Schema Validator component lets the users create validation rules for their fields, such as allowed data types, value ranges, and nullability.
The Schema Validator component has two outputs. The first one is to pass the Schema Validated records successfully and the second one is to pass the Bad Record Event.
Check out the given demonstration to configure the Schema Validator component.
All component configurations are classified broadly into the following sections:
Meta Information
Please Note: Schema Validator will only work for flat JSON data, it will not work on array/list or nested JSON data.
{'Emp_id':248, 'Age':20, 'city': 'Mumbai, 'Dept':'Data_Science'}
{'Id':248, 'name': 'smith', 'marks':[80,85,70,90,91], 'Dept':{'dept_id':20,'dept_name':'data_science','role':'software_engineer'}}
Access the Schema Validator component from the Ingestion component.
Drag the Schema Validator component to the Pipeline workflow canvas and connect it with the required components.
Click the Schema Validator component.
It displays the component configuration tabs below:
Invocation Type: The user can select any one invocation type from the given choices.
Real-Time: If the Real-Time option is selected in invocation type, the component never goes down when the pipeline is active. This is for the situations when you want to keep the component ready all the time to consume data.
Batch-Size: Is Batch is selected as invocation type, the component needs a trigger to initiate the process from the previous event. Once the process of the component is finished and there are no new Events to process, the component goes down.
Batch Size: The Pipeline components process the data in batches. This batch size is given to define the maximum number of records that you want to process in a single cycle of operation. This is really helpful if you want to control the number of records being processed by the component if the unit record size is huge.
Failover Event: The Failover Event can be mapped through the given field. If the component gets failed due to any glitch, all the needed data to perform the operation goes to this Event with the failure cause and timestamp.
Intelligent Scaling: By enabling this option helps the component to scale up to the max number of instances by automatically reducing the data processing. This feature detects the need to scale up the components in case of higher data traffic.

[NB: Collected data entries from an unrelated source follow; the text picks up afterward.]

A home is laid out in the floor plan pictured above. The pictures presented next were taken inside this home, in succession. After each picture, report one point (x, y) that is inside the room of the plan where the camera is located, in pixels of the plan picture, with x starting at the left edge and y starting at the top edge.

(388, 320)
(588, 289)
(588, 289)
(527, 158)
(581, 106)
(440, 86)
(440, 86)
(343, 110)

Please Note: The Intelligent Scaling option appears if the selected Invocation Type is Real-Time.
Schema File Name: This specifies the name of uploaded Schema file.

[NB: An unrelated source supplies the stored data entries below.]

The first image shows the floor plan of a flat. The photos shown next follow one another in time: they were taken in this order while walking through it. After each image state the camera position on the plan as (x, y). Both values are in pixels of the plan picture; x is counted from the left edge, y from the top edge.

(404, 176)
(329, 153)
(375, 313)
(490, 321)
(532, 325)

Choose File: This option allows you to upload your schema file.
View Schema: This option allows you to view uploaded schema file.
Remove File: This option allows you to remove uploaded schema file.

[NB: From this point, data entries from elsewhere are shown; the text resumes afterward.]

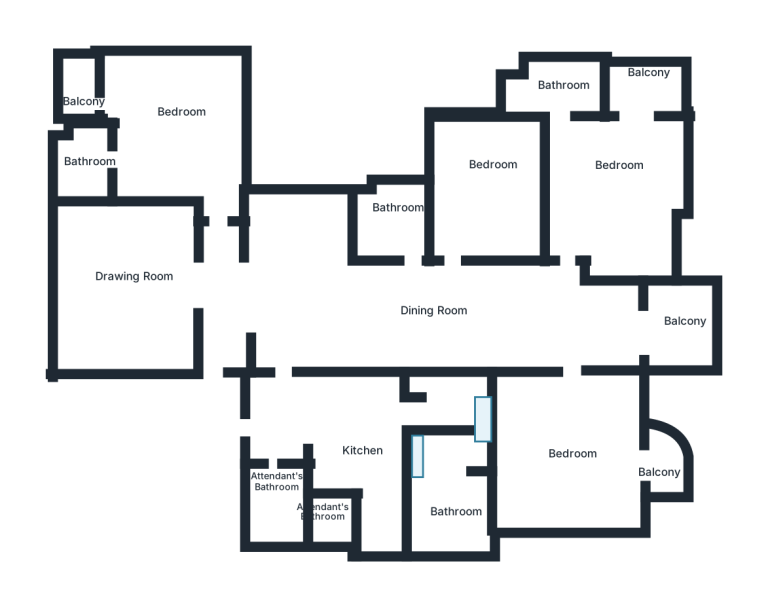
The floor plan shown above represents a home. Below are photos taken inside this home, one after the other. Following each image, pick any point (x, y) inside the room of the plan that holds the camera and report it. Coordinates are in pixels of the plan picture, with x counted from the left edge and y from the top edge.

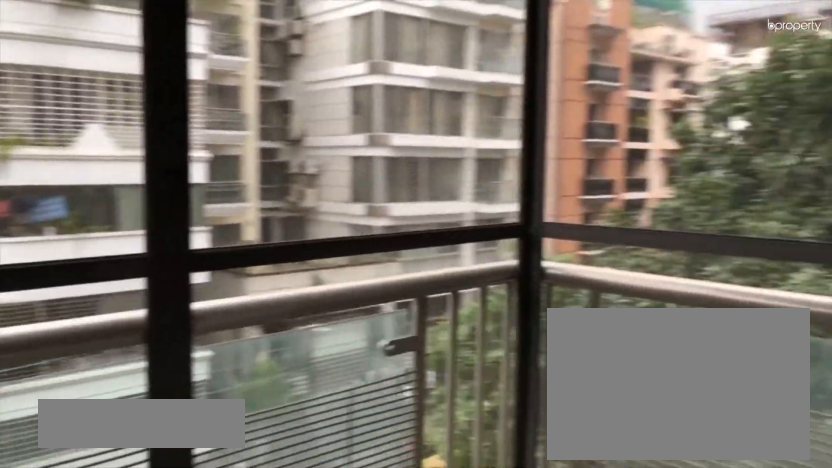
(680, 324)
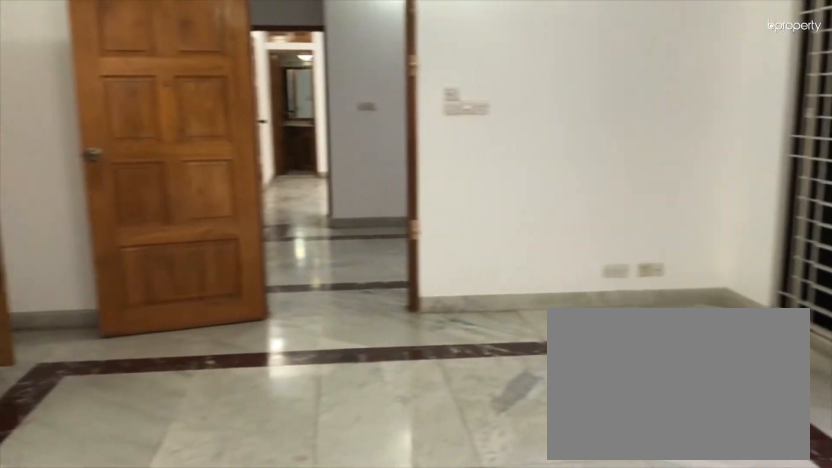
(578, 452)
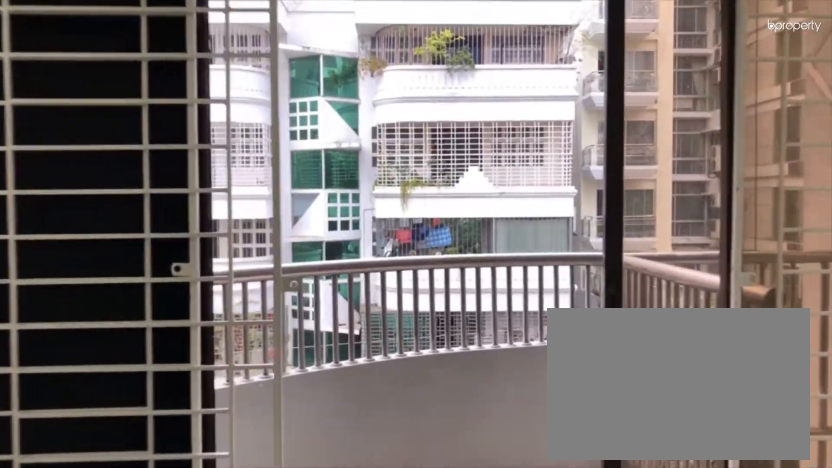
(661, 461)
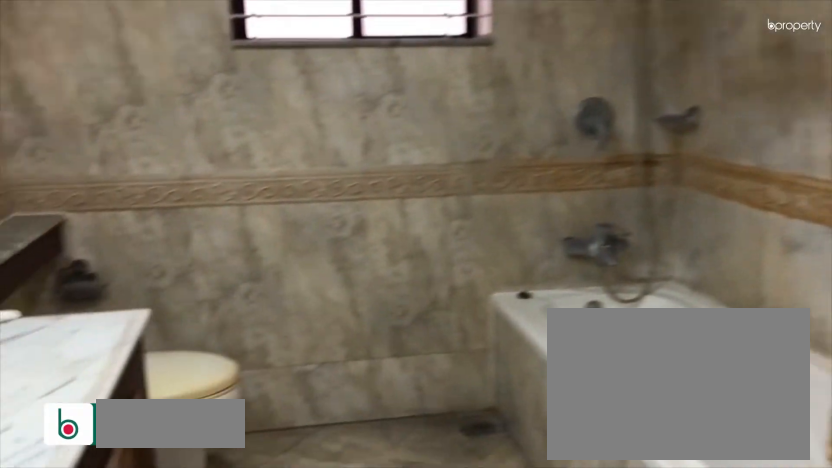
(447, 511)
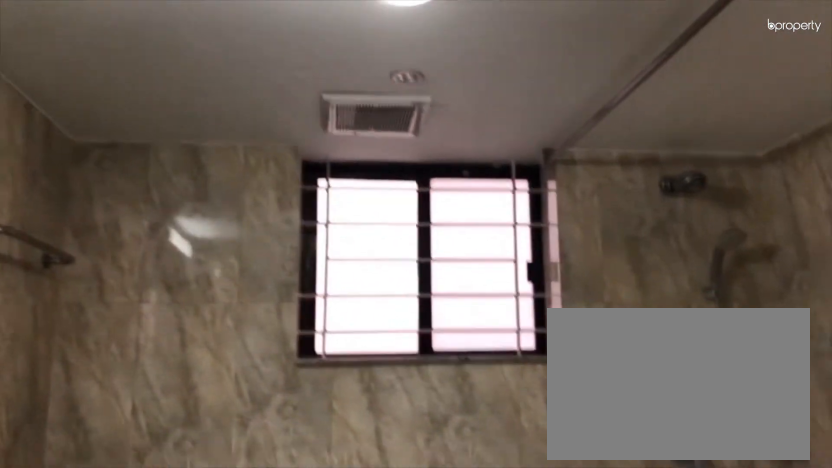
(447, 511)
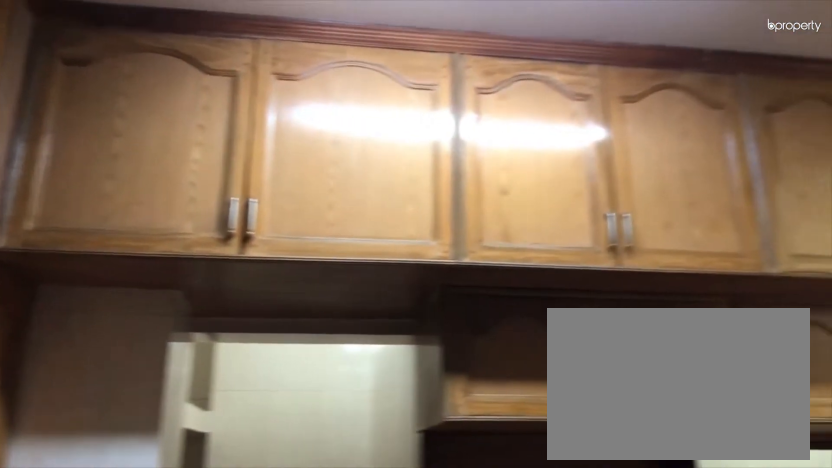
(353, 432)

Mode: Two choices are provided under the Meta Information of the Schema Validator to choose a mode.
Strict: Strict mode intends to prevent any unexpected behaviors or silently ignored mistakes in user schemas. It does not change any validation results compared with the specification, but it makes some schemas invalid and throws exception or logs warning (with strict: "log" option) in case any restriction is violated and sends them to bad record event.
Allow Schema Drift: Schema drift is the case where the used data sources often change metadata. Fields, columns, types etc. can be added, removed, or changed on the fly. It allows slight changes in the data schema.
Bad Records Event: The records that are rejected by the Schema Validator will automatically go to the Bad Records Event.
Please Note: The Event component connected to the second node of the Schema Validator component automatically gets mapped as the Bad record Event in the workflow.
The Schema Validator is a Spark Component, so its configuration is slightly different from the Docker components. When the spark components are deployed, there are two pods that come up:
Driver
Executor
Instances: It provides the number of instances used for parallel processing. If the user gives N no. of instances in the Executor's configuration those many executor pods will be deployed.
Please Note:
Give the separate configurations for Driver and Executor.
After configuring the Schema Validator component, the user can save and activate the pipeline to run the created Pipeline workflow.
Future Plan: Schema Validator will be able to process nested JSON data.